Our postoperative results showed low overall complication rates in both groups. There was one sternal infection in the rigid fixation group, requiring removal of the entire plate. Interestingly, despite the infection, stability of the sternum was maintained. There was no sternal dehiscence but dislocation of the sternocostal cartilage was observed. This indicates that rigid fixation can not completely eliminate the risk of the infection.

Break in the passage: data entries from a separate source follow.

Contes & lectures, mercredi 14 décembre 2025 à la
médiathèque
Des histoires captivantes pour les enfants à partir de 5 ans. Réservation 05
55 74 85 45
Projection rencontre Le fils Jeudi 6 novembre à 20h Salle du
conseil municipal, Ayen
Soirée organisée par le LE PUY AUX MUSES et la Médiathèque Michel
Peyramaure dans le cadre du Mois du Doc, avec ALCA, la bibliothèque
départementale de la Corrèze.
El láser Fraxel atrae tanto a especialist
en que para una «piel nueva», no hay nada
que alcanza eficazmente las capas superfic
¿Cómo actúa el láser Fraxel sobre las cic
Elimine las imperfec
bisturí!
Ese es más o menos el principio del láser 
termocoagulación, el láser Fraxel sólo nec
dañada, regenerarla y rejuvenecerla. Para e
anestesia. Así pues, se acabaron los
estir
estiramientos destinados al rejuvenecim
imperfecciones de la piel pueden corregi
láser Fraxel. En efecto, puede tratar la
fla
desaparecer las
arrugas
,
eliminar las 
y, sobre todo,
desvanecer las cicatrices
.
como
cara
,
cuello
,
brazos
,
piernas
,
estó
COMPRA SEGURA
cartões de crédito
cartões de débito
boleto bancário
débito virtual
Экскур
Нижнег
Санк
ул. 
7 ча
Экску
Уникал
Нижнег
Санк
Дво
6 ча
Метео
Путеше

Regarding postoperative recovery, early extubation and shorter ICU stay in the rigid sternal fixation group was remarkable. Although selected patients were closed with rigid fixation, multivariate analyses showed the rigid fixation was an independent factor that shortened intubation and ICU time. We speculate that the rigid closure provided secure sternal stability and these patients experienced less pain than patients with conventional wire closure. Less pain may result lower narcotics requirement, and may contribute to early extubation in the rigid fixation group. In this study, the pain scores were not collected since this is a subjective measurement and it was difficult to obtain such data in retrospective manner. We consider that better sternal stability provides better sternal comfort, which further contributes to the patient’s early mobilization and shorter recovery time.

A limitation of this study is the non-randomized observational nature of study. The sample size was relatively small to demonstrate any difference in postoperative complication rates, although it was not main purpose of this study. Pain score and the pain medication data were not included study. A prospective randomized study is necessary to identify the true benefit of rigid fixation over conventional wire closure.

SUMMARY

This retrospective study showed rigid sternal fixation was more frequently used in low risk young male patients, or high risk obese patients. Among these selected patients, ridgid sternal fixation was an independent factor contributing to early patient recovery.

Fig. (1).

Example of rigid closure of the sternum on the left and conventional wire closure on the right.


CONFLICT OF INTEREST

All authors have no conflict of interest.